An algorithm could be used by an NHS hospital in England to predict which people may experience a mental health crisis based on their mobile phone use, according to a press report.

The New Scientist website reported that the system is being developed to track people’s mobile phone calls and messages to improve accuracy.

Birmingham and Solihull Mental Health NHS Foundation Trust worked with Alpha, a division of Spanish telecoms firm Telefonica to see if there was a benefit to automatically flagging people most at risk of a mental health crisis to NHS staff.

Results of the project running between November and May 2019 have been released following a Freedom of Information Act request.

The scheme worked by presenting 25 people that the system calculated were most at risk of a crisis within the next 28 days.

Healthcare professionals followed up certain cases by phone or face to face and found the tool to be useful in around 64% of cases.

An evaluation report went on to conclude the tool “could become part of routine clinical care” and prepares the ground for a second phase of research where mobile network data would be accessed to improve the algorithm.

The idea behind this is to reduce the number of false positives, although the publication noted that it is unclear how accessing such data would improve the system.

Plans to access messages and location details emerged in a board meeting held last October, New Scientist reported.

The system uses five years of historical patient records and socioeconomic data from the NHS trust and was pseudonymised, with names replaced by strings of letters and numbers.

This identified 22 indicators the algorithm could use to judge if someone was at risk of an upcoming crisis, although details of those indicators have not been released by the Trust.

There were issues with the system – many of those flagged were already known to staff as being in a mental health crisis.

This could make clinicians less likely to follow up people flagged by the system, and the consent of patients was not sought as advised, as the trust said the UK’s Health Research Authority said it was not needed.

New Scientist quoted US psychiatrist Allen Frances, who is more sceptical.
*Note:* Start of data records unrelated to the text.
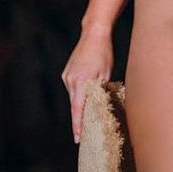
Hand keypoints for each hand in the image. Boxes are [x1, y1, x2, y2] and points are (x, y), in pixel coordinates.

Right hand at [61, 28, 113, 144]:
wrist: (94, 34)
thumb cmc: (104, 53)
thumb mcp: (106, 73)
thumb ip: (99, 90)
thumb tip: (98, 105)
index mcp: (81, 81)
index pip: (78, 109)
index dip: (78, 125)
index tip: (78, 138)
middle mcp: (70, 80)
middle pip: (75, 105)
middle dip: (80, 118)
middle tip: (85, 133)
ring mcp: (67, 76)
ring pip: (74, 96)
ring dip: (81, 103)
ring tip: (92, 106)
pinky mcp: (67, 72)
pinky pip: (73, 88)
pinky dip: (80, 93)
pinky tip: (88, 91)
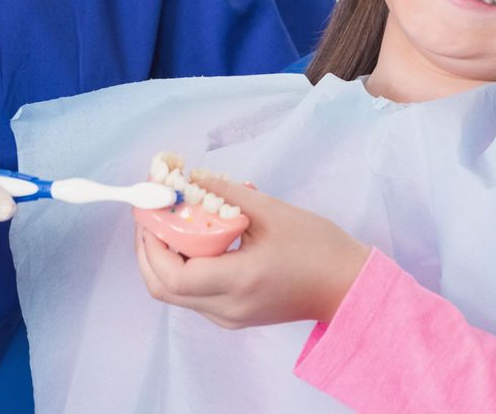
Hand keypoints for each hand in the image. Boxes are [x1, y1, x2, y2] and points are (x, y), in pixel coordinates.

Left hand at [134, 173, 369, 329]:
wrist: (348, 287)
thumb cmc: (317, 247)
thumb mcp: (272, 211)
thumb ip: (226, 193)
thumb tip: (190, 178)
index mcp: (237, 281)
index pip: (171, 273)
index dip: (151, 241)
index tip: (149, 209)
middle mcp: (226, 308)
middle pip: (164, 288)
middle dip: (148, 250)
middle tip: (149, 214)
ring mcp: (229, 317)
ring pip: (176, 294)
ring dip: (162, 259)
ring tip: (165, 222)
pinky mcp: (234, 316)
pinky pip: (194, 295)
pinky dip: (181, 269)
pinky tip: (190, 240)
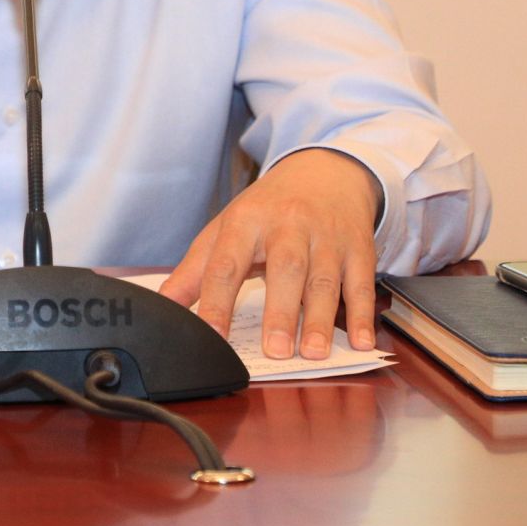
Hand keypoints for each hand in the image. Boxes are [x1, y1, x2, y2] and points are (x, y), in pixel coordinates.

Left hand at [160, 148, 381, 358]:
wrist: (326, 172)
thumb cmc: (269, 209)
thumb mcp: (226, 229)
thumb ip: (196, 272)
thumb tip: (163, 306)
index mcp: (246, 221)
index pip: (227, 263)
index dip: (217, 300)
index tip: (211, 335)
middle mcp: (288, 225)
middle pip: (285, 267)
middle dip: (281, 311)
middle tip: (275, 351)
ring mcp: (327, 236)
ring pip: (325, 278)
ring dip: (320, 318)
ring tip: (312, 353)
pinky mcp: (358, 247)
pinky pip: (362, 282)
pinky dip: (363, 314)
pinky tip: (362, 340)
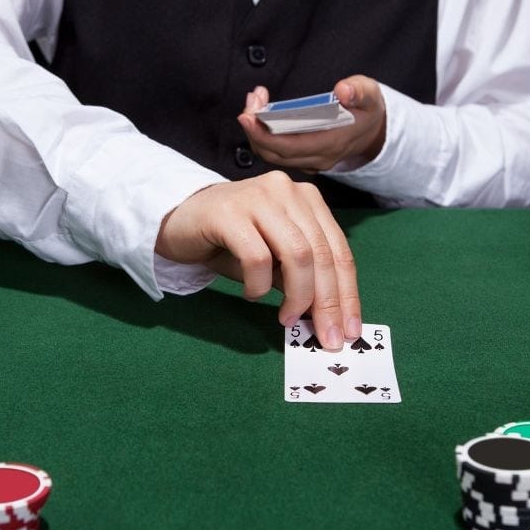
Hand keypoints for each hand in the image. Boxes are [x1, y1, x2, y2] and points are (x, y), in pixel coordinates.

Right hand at [155, 171, 361, 349]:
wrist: (179, 221)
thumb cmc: (231, 242)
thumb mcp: (275, 261)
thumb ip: (302, 280)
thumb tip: (330, 318)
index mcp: (307, 200)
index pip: (338, 250)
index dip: (348, 294)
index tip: (350, 331)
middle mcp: (288, 191)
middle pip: (322, 253)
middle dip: (328, 302)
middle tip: (326, 338)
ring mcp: (259, 197)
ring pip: (297, 254)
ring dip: (297, 296)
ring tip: (286, 319)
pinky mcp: (229, 212)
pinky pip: (257, 257)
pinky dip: (258, 285)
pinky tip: (251, 293)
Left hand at [236, 75, 385, 173]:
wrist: (374, 132)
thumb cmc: (368, 110)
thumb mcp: (370, 95)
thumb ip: (359, 91)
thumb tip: (342, 90)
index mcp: (332, 144)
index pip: (290, 147)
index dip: (264, 135)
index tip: (248, 117)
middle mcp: (318, 157)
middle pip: (275, 153)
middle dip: (255, 129)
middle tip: (250, 102)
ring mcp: (310, 160)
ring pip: (272, 154)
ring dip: (257, 131)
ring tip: (255, 101)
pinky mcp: (304, 157)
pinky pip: (277, 152)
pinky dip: (264, 134)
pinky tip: (261, 112)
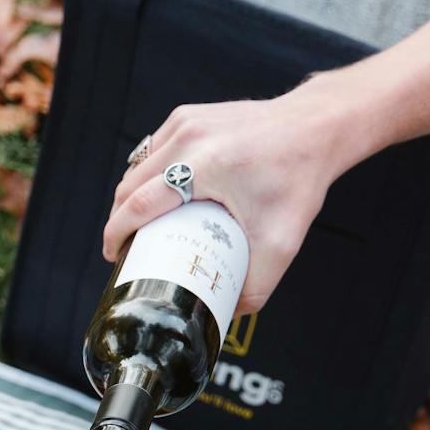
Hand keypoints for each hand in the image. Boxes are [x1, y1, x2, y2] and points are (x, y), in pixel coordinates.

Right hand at [100, 75, 372, 314]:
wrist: (317, 127)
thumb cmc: (299, 180)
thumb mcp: (282, 242)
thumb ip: (257, 286)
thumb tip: (229, 314)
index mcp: (205, 166)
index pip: (138, 203)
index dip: (116, 233)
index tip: (113, 255)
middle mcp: (189, 138)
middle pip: (129, 185)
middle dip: (118, 219)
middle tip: (127, 247)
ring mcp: (186, 121)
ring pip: (137, 166)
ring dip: (130, 196)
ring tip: (139, 224)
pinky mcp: (188, 114)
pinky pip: (153, 149)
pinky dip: (148, 174)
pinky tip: (157, 194)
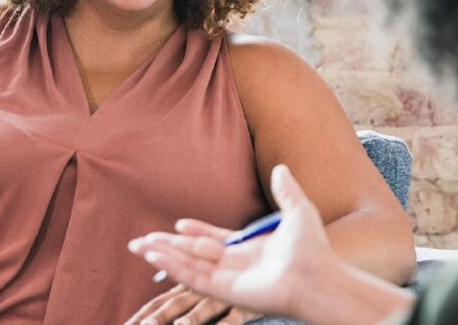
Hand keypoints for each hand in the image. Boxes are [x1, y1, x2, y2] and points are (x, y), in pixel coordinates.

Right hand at [128, 165, 336, 319]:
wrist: (318, 276)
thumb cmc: (314, 249)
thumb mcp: (299, 210)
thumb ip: (286, 190)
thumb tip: (281, 167)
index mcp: (250, 249)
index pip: (214, 240)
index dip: (196, 231)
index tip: (179, 223)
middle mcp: (236, 265)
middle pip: (193, 253)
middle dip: (167, 246)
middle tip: (141, 240)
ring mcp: (228, 278)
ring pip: (187, 265)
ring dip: (163, 255)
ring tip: (138, 246)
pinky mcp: (225, 290)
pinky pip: (193, 277)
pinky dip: (173, 267)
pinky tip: (155, 257)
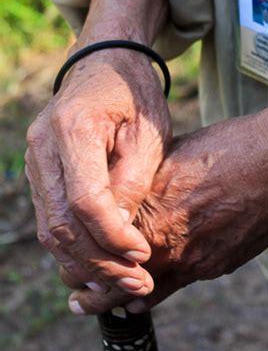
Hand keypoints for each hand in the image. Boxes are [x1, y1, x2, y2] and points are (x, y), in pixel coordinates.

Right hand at [25, 0, 170, 298]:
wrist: (104, 66)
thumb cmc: (134, 95)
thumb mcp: (149, 132)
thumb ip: (133, 181)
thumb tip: (121, 236)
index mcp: (73, 128)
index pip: (85, 200)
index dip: (113, 235)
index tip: (143, 254)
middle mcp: (43, 147)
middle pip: (61, 223)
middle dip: (101, 262)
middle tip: (138, 284)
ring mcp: (35, 161)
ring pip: (51, 229)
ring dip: (88, 263)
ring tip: (127, 283)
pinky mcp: (40, 174)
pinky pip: (52, 219)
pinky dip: (77, 247)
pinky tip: (106, 263)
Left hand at [67, 98, 267, 313]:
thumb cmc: (224, 150)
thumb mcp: (170, 156)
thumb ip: (143, 183)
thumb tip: (125, 192)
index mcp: (143, 208)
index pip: (95, 245)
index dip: (78, 256)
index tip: (71, 260)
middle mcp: (160, 241)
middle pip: (110, 281)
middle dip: (91, 291)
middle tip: (79, 296)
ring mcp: (188, 260)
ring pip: (141, 295)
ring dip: (120, 299)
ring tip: (106, 303)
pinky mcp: (212, 268)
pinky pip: (175, 287)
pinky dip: (155, 294)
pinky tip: (145, 298)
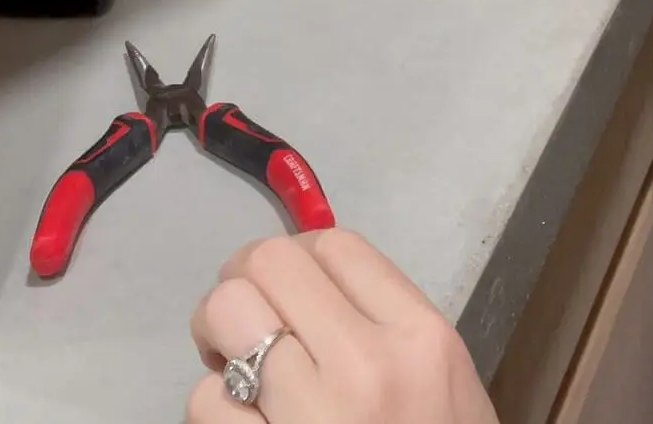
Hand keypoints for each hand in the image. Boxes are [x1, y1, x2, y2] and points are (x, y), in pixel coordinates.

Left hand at [187, 230, 498, 423]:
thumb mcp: (447, 393)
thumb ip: (386, 332)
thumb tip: (305, 284)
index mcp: (422, 340)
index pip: (334, 246)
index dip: (295, 260)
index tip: (285, 293)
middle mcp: (367, 366)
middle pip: (268, 263)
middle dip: (241, 285)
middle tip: (243, 325)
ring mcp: (310, 416)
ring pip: (226, 319)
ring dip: (217, 346)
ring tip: (234, 375)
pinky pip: (206, 403)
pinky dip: (212, 412)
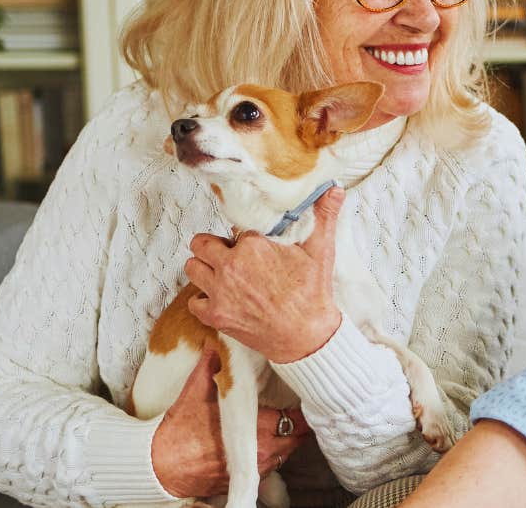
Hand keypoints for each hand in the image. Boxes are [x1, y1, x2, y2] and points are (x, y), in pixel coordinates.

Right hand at [151, 350, 311, 497]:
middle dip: (297, 424)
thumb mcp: (195, 392)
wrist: (159, 467)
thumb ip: (210, 365)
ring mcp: (254, 469)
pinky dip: (272, 457)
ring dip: (287, 440)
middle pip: (296, 438)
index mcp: (257, 428)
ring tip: (283, 426)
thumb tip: (216, 343)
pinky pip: (270, 469)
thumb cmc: (178, 431)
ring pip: (286, 454)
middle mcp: (262, 452)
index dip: (300, 408)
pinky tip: (265, 444)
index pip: (295, 418)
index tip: (299, 397)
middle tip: (295, 410)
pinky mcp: (245, 480)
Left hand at [185, 186, 344, 362]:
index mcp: (253, 246)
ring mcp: (220, 292)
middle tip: (229, 256)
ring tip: (223, 275)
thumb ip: (323, 217)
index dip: (242, 236)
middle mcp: (231, 266)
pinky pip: (194, 301)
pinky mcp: (215, 315)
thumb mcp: (321, 251)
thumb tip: (334, 189)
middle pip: (201, 243)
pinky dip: (204, 300)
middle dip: (212, 247)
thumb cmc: (313, 293)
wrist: (307, 336)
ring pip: (191, 267)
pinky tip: (223, 298)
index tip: (252, 245)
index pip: (233, 229)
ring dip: (204, 269)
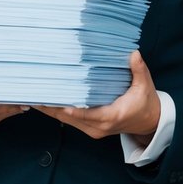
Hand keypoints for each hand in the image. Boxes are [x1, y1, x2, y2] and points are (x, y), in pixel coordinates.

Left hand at [35, 51, 160, 141]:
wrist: (150, 122)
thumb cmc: (146, 102)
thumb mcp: (145, 85)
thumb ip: (138, 70)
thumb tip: (133, 53)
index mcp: (112, 116)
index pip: (88, 113)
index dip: (71, 108)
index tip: (56, 101)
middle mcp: (99, 126)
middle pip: (69, 118)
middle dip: (51, 106)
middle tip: (33, 92)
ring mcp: (93, 129)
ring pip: (65, 121)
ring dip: (50, 110)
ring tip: (32, 96)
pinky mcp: (90, 128)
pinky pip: (69, 121)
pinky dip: (57, 112)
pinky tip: (44, 102)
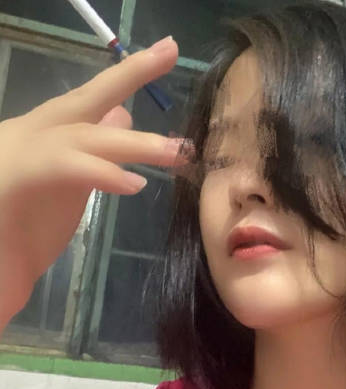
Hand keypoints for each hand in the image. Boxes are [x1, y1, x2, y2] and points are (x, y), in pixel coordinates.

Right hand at [0, 36, 189, 327]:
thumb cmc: (25, 229)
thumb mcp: (69, 184)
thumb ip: (95, 152)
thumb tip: (122, 118)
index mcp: (47, 134)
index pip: (91, 101)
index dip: (127, 77)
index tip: (165, 54)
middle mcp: (34, 134)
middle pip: (85, 98)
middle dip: (129, 74)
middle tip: (169, 51)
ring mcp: (21, 151)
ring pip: (84, 135)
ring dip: (135, 144)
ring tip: (178, 152)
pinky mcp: (17, 177)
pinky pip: (64, 167)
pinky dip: (102, 173)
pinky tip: (134, 183)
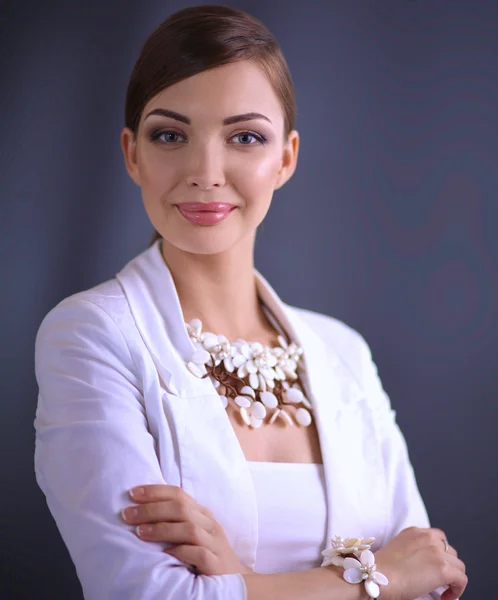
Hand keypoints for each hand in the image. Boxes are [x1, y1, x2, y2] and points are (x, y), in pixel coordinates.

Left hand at [120, 484, 252, 575]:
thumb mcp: (193, 533)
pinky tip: (165, 554)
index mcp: (202, 513)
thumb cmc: (206, 555)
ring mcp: (215, 543)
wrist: (234, 581)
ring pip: (190, 528)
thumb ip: (175, 521)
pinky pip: (200, 554)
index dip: (155, 491)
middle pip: (181, 508)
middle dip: (152, 509)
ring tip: (139, 532)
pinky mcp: (217, 564)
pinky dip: (181, 552)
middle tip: (127, 515)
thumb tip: (141, 511)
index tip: (132, 493)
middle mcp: (209, 524)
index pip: (179, 494)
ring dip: (162, 528)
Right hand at [374, 527, 466, 599]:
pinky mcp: (443, 569)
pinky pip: (461, 580)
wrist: (377, 576)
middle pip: (450, 551)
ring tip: (442, 590)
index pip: (437, 538)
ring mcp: (437, 552)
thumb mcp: (397, 550)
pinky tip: (445, 597)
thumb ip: (412, 551)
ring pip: (459, 565)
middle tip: (439, 580)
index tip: (434, 567)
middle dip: (447, 565)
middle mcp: (428, 537)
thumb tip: (423, 567)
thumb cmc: (381, 568)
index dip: (439, 554)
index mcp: (414, 531)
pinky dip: (457, 590)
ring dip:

Predictive tools have been available for 50 years, he said, but have limited clinical or public health use because they are imprecise at “identifying a great many people who don’t get into trouble, missing many who do.”

A spokesperson for the Trust said the algorithm could “enhance (its) existing care and risk management process.”

medConfidential, a campaign group that requested documents from the Trust, urged it to think carefully before incorporating mobile phone data into the system.